Doğal toplumda doğa bir “Ana” gibi görülür. Toprak dişil öğe olarak düşünülür. Toprak ve kadın bedeni özdeşleştirilir. “Doğa Ana”, ya da “Toprak Ana- Tanrıça Ana” denilmesi bununla bağlantılıdır. Ana-çocuk ilişkisi gibi bir bağ vardır. Kadının doğurganlık yetisi sürekli kutsanır ve bu toprak ya da doğanın doğurganlığıyla ilişkilendirilir. Doğa şefkatli, cömert, bereketli, üretken bir Ana olarak algılanır. Bu nedenle doğa, insanlığı besleyen, doğrudan bir yaşam kaynağı olarak görülür. Doğal toplumun doğaya tahakküm düşüncesi yoktur. Çünkü toplumda tahakküm düşüncesi yoktur. Kısacası doğaya saygı, kutsallık, canlı, üretken, yaratıcı, bereketli görme anlayışı vardır. Kendisi gibi her şeyi canlı gören, bir ruhu olduğu anlayışı vardır. Buna canlıcılık( animizm) denilmektedir. Animizm, doğadan kopuk olmayan bir zihniyettir. Doğal toplumda doğadan kopuk olmayan zihniyet yapıları aynı zamanda duygusal zeka ve analitik zekanın birbirinden kopuk olmadığını da göstermektedir. Bu durum yaratıcı, zengin düşünceye yol açmıştır. Neolitik toplumun harikalar yaratan icatlarının arkasında doğayı canlı gören, saygı duyan yaklaşımların olduğu büyük bir gerçekliktir. Demek ki doğayla sağlıklı olan bu bağ yaratıcılığa, zenginliğe yol açmaktadır. Doğaya ters düşmeme, doğanın kuvvetleriyle uzlaşmaya çalışma esastır. Bir bütünen yaşama saygı söz konusudur. Doğal toplumda yaş, cinsiyet vb. farklılaşmalar işlevsel olarak birbirini tamamlar. Yani bu farklılıklar hiyerarşik statüye sahip değildir. Doğal toplumda toplumun kendi arasında ve doğayla birlik vardır. Bu bakış, farklılıklara saygıdan dolayı ekolojiktir. Toplumsal kimi farklılıklar birbirini tamamlarlar. Bu da farklılıkların birliğini ifade etmektedir. Burada ekolojinin en temel ilkelerinden biri olan eşitsizliklerin eşitliği ilkesinin işleyişini görürüz. Doğal toplumdaki kadın- erkek kültürünün birbirini tamamlaması olmasaydı, aksine birbirleriyle sürekli bir çatışma halinde olsalardı, o dönemin insan topluluklarının oldukça zor yaşam koşullarında ayakta kalmaları mümkün değildi.
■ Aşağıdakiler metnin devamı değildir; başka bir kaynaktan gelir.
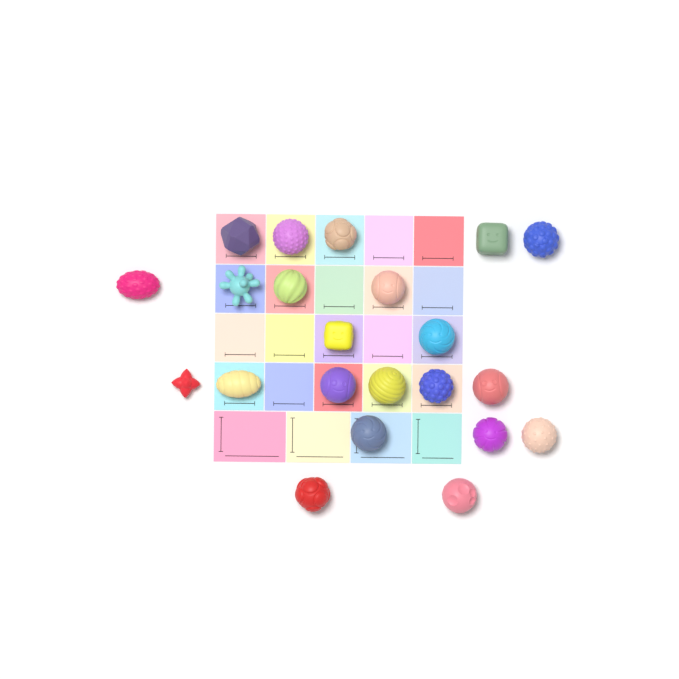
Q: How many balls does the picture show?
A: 22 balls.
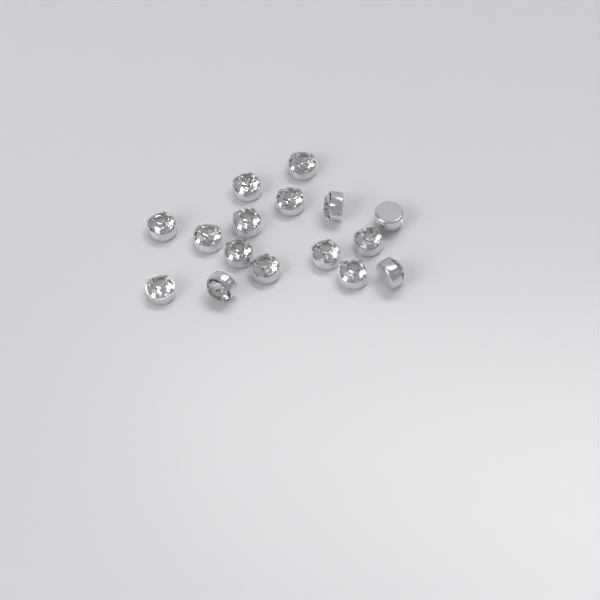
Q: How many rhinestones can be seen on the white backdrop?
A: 16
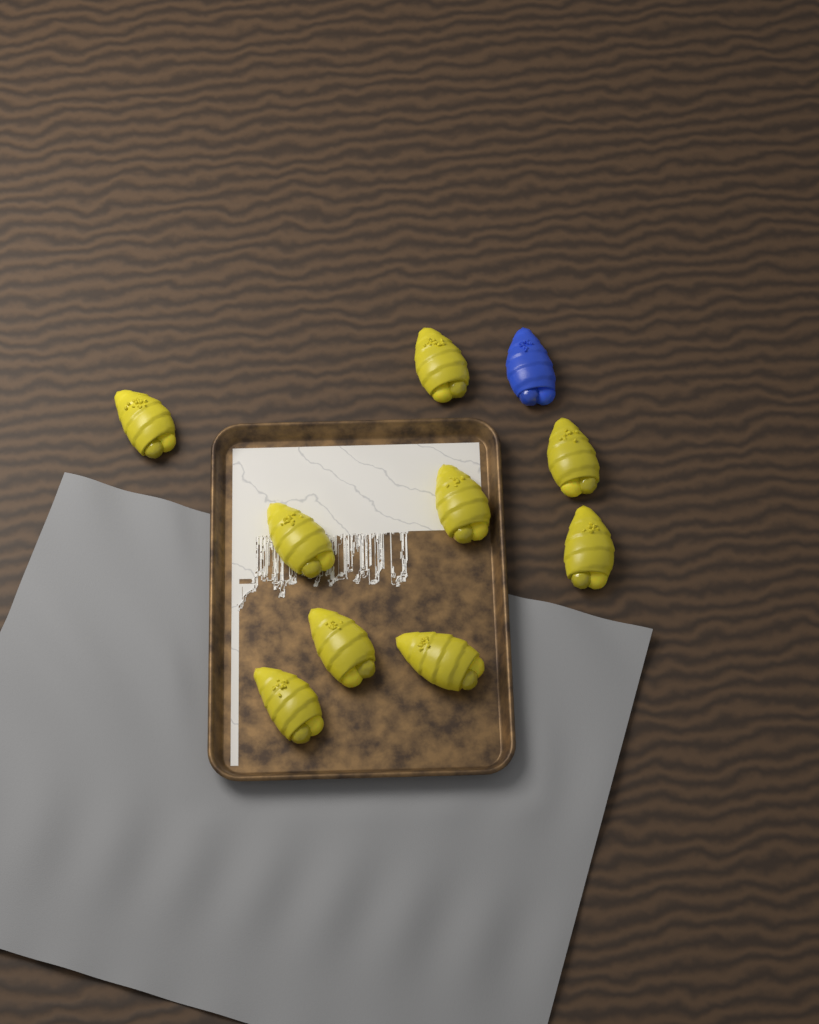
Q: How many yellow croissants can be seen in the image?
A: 9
Doğal toplumda bilinçli özgürlük- eşitlik kavramları yoktur. Bu kavramlar yaşamlarında bakış açılarında örtük olarak zaten vardır. Her yaş düzeyinde birey topluluğa sorumluluk duygusuyla bağlıdır. Doğayla akrabalık ilişkisi içerisinde yaşarlar. Bireysellik topluluk çıkarına karşıtlık değil, karşılıklı bağımlılık temelindedir. İlk insan toplulukları binlerce yıl doğayla bu şekilde dost, karşılıklı saygı ve bağımlılık ilişkisi içerisinde yaşamışlardır.”